Turner came from humble beginnings. His father was a
barber and on his mother’s side were butchers. In a sense he barbered and
butchered his canvases with an enormous palette which depicted light itself in
all its variables. The French impressionists owed him a debt, acknowledged long
after his death by Renoir, Degas and Monet. His oceans, skies, mists and fires
all carry his signature. They convey his unease in the world as well as the
turbulence of the American and French revolutions, the burgeoning British Empire
and attendant urban squalor in his London sprawl from nearly one million to 2.5 during his lifetime (1775-1851).

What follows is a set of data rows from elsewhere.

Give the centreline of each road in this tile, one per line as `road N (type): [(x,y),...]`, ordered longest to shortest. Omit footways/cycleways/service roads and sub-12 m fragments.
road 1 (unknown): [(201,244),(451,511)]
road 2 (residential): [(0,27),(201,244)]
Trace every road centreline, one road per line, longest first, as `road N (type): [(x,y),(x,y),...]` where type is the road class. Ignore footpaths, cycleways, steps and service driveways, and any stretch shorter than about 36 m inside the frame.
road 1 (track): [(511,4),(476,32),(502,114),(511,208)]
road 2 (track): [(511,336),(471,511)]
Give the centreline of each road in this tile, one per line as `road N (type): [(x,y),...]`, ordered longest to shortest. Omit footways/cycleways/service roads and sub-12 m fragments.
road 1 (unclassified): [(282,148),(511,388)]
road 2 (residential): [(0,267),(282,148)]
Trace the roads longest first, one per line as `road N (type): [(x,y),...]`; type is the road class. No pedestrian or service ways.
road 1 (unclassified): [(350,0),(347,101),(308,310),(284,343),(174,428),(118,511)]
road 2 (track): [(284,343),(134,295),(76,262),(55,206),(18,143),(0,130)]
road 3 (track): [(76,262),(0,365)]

Viewing a Turner, especially in aggregate, is a felt
experience just as he literally immersed himself in his subject. In one
instance, during a considerable storm, he insisted on being lashed to a pole on
the deck of a ship for four hours so he could endure the fury of the wind, sea
spray and upheaval of the waves. All the elements come through with his
slashing strokes which overwhelm an image of the steamship.
And so it is in life.
Memory becomes a smeary distillation of moments. The residue could be simply
a firm handshake, belly laugh or frown. It might be the drenching I took from a
sudden downpour running happily through the streets of Amsterdam, a field of ranunculus
we never found, or my astonished eyes when
Van Gogh’s, Irises, leaped out from
the museum wall.
What would Turner paint today? The muddle of our hurried
existence? The blur we’ve become? Stumps in what was once a rain forest? A
degraded Arctic ice cap? If he fastened himself to our ship of state he might
record our human folly and deliver to us a shock of recognition. One has to
look hard to recognize the figure in the steamy mirror. With his low-definition canvasses the work is both
demanding and compelling.
Turner’s canvases were less indigenous to England than
they were universal. He often crossed the channel with the London fog still on
his brush and found landscapes in which he could sketch or set up his easel.

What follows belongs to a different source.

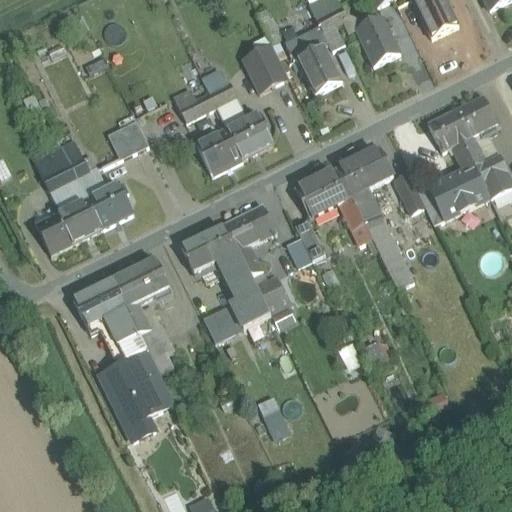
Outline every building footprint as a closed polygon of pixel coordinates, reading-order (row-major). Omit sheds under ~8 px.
[(351,23),(339,0),(325,0),(311,8),(326,37),(351,23)] [(373,0),(378,11),(398,2),(396,0),(373,0)] [(459,30),(443,0),(427,0),(414,7),(431,44),(459,30)] [(511,0),(482,0),(490,15),(511,4),(511,0)] [(383,22),(356,35),(374,72),(401,59),(383,22)] [(272,51),(243,66),(259,98),(288,84),(272,51)] [(324,51),(297,64),(315,100),(342,87),(324,51)] [(223,93),(210,99),(217,112),(229,106),(229,105),(223,93)] [(237,101),(229,105),(229,106),(217,112),(228,134),(248,124),(237,101)] [(483,101),(449,118),(463,147),(474,142),(486,136),(494,132),(491,127),(495,125),(483,101)] [(463,147),(449,118),(428,129),(443,158),(452,153),(463,147)] [(248,124),(228,134),(243,165),(273,150),(258,119),(248,124)] [(139,124),(111,136),(122,162),(150,150),(139,124)] [(228,134),(197,150),(212,180),(243,165),(228,134)] [(487,168),(495,183),(507,178),(486,136),(474,142),(487,168)] [(487,168),(474,142),(463,147),(476,174),(487,168)] [(476,174),(463,147),(452,153),(465,179),(476,174)] [(379,152),(337,173),(351,203),(363,197),(387,185),(394,182),(379,152)] [(487,168),(476,174),(484,189),(495,183),(487,168)] [(71,169),(59,176),(56,171),(41,179),(50,197),(77,183),(71,169)] [(351,203),(337,173),(297,194),(312,224),(340,210),(340,209),(351,203)] [(427,191),(443,226),(488,205),(475,176),(463,182),(460,175),(427,191)] [(409,180),(394,187),(410,219),(425,212),(409,180)] [(387,185),(363,197),(365,203),(373,199),(379,211),(395,202),(387,185)] [(118,189),(88,204),(103,234),(134,219),(118,189)] [(365,203),(363,197),(351,203),(364,229),(382,221),(377,212),(379,211),(373,199),(365,203)] [(364,229),(351,203),(340,209),(340,210),(353,235),(364,229)] [(88,204),(36,231),(52,261),(103,235),(103,234),(88,204)] [(246,219),(226,230),(239,256),(250,251),(260,246),(246,219)] [(415,287),(382,221),(364,229),(372,244),(398,295),(415,287)] [(325,259),(308,225),(296,231),(313,265),(325,259)] [(225,229),(205,239),(219,267),(228,262),(239,257),(239,256),(226,230),(225,229)] [(364,229),(353,235),(360,250),(372,244),(364,229)] [(205,239),(181,251),(187,263),(186,263),(188,268),(189,268),(195,279),(219,267),(205,239)] [(239,256),(239,257),(252,282),(263,276),(250,251),(239,256)] [(239,257),(228,262),(241,287),(252,282),(239,257)] [(228,262),(219,267),(231,292),(241,287),(228,262)] [(156,265),(130,277),(145,306),(139,309),(152,335),(163,330),(153,311),(174,301),(156,265)] [(145,306),(130,277),(113,285),(128,314),(139,309),(145,306)] [(277,282),(256,292),(262,302),(282,292),(277,282)] [(113,285),(73,304),(88,334),(110,323),(115,333),(116,332),(124,349),(141,340),(128,314),(113,285)] [(139,309),(128,314),(141,340),(152,335),(139,309)] [(116,353),(124,349),(116,332),(115,333),(110,323),(88,334),(92,341),(107,334),(116,353)] [(152,335),(141,340),(159,377),(175,369),(171,361),(177,359),(163,330),(152,335)] [(159,377),(141,340),(124,349),(133,366),(102,381),(128,434),(142,427),(143,430),(146,428),(144,425),(175,410),(159,377)] [(352,372),(363,367),(354,349),(343,354),(352,372)] [(278,401),(261,407),(276,445),(292,438),(278,401)]
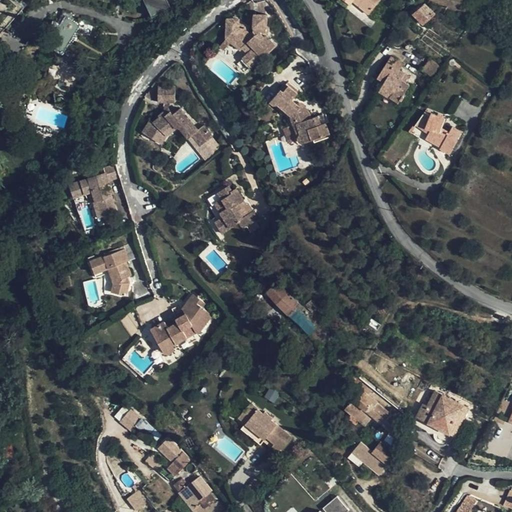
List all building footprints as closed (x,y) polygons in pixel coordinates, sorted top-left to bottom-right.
[(0,0),(0,33),(24,7),(16,0),(0,0)] [(171,8),(167,0),(143,0),(152,17),(171,8)] [(345,0),(350,3),(353,0),(369,13),(379,0),(345,0)] [(435,12),(426,4),(414,14),(423,22),(435,12)] [(254,14),(254,31),(257,34),(253,37),(250,34),(248,33),(248,29),(246,27),(243,25),(239,23),(240,19),(227,19),(226,33),(243,46),(242,47),(243,48),(248,53),(243,58),(252,67),(262,58),(263,59),(277,46),(267,36),(268,15),(254,14)] [(74,21),(67,17),(50,43),(61,51),(66,45),(92,63),(100,51),(73,34),(79,25),(74,21)] [(240,51),(243,48),(242,47),(243,46),(226,33),(226,38),(240,51)] [(391,57),(388,62),(400,70),(404,64),(391,57)] [(433,76),(441,67),(430,59),(423,68),(433,76)] [(379,91),(382,93),(399,103),(410,86),(406,83),(410,77),(400,70),(388,62),(373,85),(380,90),(379,91)] [(313,139),(330,133),(326,122),(322,124),(319,115),(314,117),(311,113),(307,116),(301,107),(297,104),(293,100),(298,94),(287,84),(271,102),(289,117),(292,126),(284,128),(289,143),(297,140),(298,143),(300,144),(302,146),(305,146),(309,144),(314,143),(313,139)] [(175,103),(175,86),(160,85),(159,102),(175,103)] [(299,103),(297,104),(301,107),(307,116),(311,113),(305,104),(303,103),(301,102),(299,103)] [(181,108),(173,114),(168,118),(165,115),(163,112),(159,115),(160,116),(153,122),(150,120),(143,132),(158,141),(163,132),(168,136),(177,128),(180,128),(188,138),(192,135),(201,146),(212,137),(213,136),(204,125),(198,129),(181,108)] [(430,116),(425,112),(418,122),(431,131),(429,134),(427,139),(441,146),(442,148),(449,154),(462,132),(453,127),(450,132),(442,128),(446,118),(432,113),(430,116)] [(416,125),(429,134),(431,131),(418,122),(416,125)] [(56,132),(38,126),(36,133),(54,139),(56,132)] [(162,144),(168,136),(163,132),(158,141),(162,144)] [(331,137),(330,133),(313,139),(314,143),(331,137)] [(188,138),(197,149),(201,146),(192,135),(188,138)] [(221,148),(212,137),(201,146),(197,149),(206,160),(221,148)] [(386,147),(379,157),(394,168),(401,158),(386,147)] [(120,177),(116,164),(104,167),(106,172),(109,181),(120,177)] [(109,181),(106,172),(87,178),(88,178),(69,184),(69,185),(64,187),(67,197),(73,196),(73,197),(87,193),(89,202),(93,201),(98,217),(117,211),(110,188),(107,189),(105,182),(109,181)] [(223,217),(219,220),(215,222),(223,233),(240,222),(244,228),(259,218),(254,210),(244,217),(239,209),(242,207),(240,203),(245,200),(237,188),(233,190),(229,185),(218,192),(219,193),(209,199),(213,204),(214,203),(223,217)] [(248,204),(245,200),(240,203),(242,207),(239,209),(244,217),(254,210),(249,203),(248,204)] [(210,206),(219,220),(223,217),(214,203),(213,204),(210,206)] [(129,283),(127,277),(125,271),(128,270),(126,262),(128,261),(124,250),(91,260),(95,272),(108,267),(112,266),(115,273),(111,275),(114,283),(112,291),(126,295),(129,283)] [(278,303),(289,293),(278,281),(267,292),(278,303)] [(300,304),(289,293),(278,303),(288,314),(290,313),(300,304)] [(170,327),(174,344),(195,334),(197,333),(200,334),(212,316),(203,309),(207,303),(195,294),(183,308),(184,310),(186,314),(175,319),(176,321),(176,323),(170,325),(170,327)] [(311,300),(304,306),(319,321),(326,315),(311,300)] [(320,346),(330,337),(325,331),(321,326),(319,325),(321,323),(319,321),(304,306),(301,303),(300,304),(290,313),(305,328),(320,346)] [(173,314),(175,319),(186,314),(184,310),(173,314)] [(327,321),(321,326),(325,331),(331,326),(327,321)] [(170,327),(170,325),(166,327),(164,324),(155,328),(161,341),(157,343),(160,350),(168,355),(171,352),(172,350),(171,346),(174,344),(170,327)] [(152,329),(157,343),(161,341),(155,328),(152,329)] [(174,344),(175,349),(179,347),(180,349),(198,340),(195,334),(174,344)] [(335,342),(330,337),(320,346),(326,351),(335,342)] [(364,409),(368,412),(382,424),(387,418),(392,413),(362,388),(358,386),(357,385),(349,395),(343,403),(337,411),(339,413),(346,419),(352,424),(364,409)] [(435,387),(420,414),(457,435),(472,407),(435,387)] [(251,401),(239,415),(246,420),(266,436),(268,435),(283,447),(293,436),(272,417),(273,416),(265,409),(263,410),(251,401)] [(120,406),(114,421),(133,429),(139,414),(120,406)] [(368,412),(364,409),(352,424),(357,427),(368,412)] [(393,423),(387,418),(382,424),(387,429),(393,423)] [(161,435),(145,420),(138,428),(142,431),(144,428),(157,440),(161,435)] [(266,436),(246,420),(242,425),(262,441),(266,436)] [(385,446),(369,432),(359,443),(376,457),(385,446)] [(368,467),(376,457),(359,443),(348,434),(340,444),(368,467)] [(190,458),(170,438),(163,445),(168,450),(165,454),(181,470),(190,460),(189,459),(190,458)] [(166,479),(147,456),(134,467),(153,490),(166,479)] [(187,485),(188,486),(180,492),(193,510),(202,503),(200,501),(212,491),(200,475),(187,485)] [(138,490),(126,499),(136,511),(147,502),(138,490)] [(347,511),(349,511),(338,496),(316,511),(347,511)] [(474,511),(471,510),(476,502),(467,497),(456,511),(474,511)]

His address was in that vast elsewhere
far from the conventions of his time. It is telling that many of his pieces,
oils and watercolors both, were questioned posthumously as to whether or not
they were finished. In this regard he is contemporary. Nothing is complete yet
everything is if the creator wishes to leave it so and invite the viewer to
enter.
In my dotage I seem to be on a slow mule grazing away
from the fray looking in the rear-view mirror. (This mule was assembled in
Detroit, fully equipped.) The painter’s
great admirer, John Ruskin, said that
Turner was continually endeavoring to reconcile old fondnesses with new
sublimities. I know the feeling, straddling the familiar and safe known as
well as the forbidden, uncertain terrain around the bend. The people and places
of decades past no longer exist. In fact probably never did as we remember them.
And the present won’t hold still for a minute.
When parliament went up in flames in 1834 Turner was
there to witness and render the blaze. Today we would have a media rush to
record the scene but no one would quite capture the gradations of light that
stretched beyond the spectrum into what he regarded as the sublime. To find
beauty in this urgent and combustible world we live in requires the transcendent
burst of an artist. Count him among those whose vision reached and whose
language speaks to everyone across borders.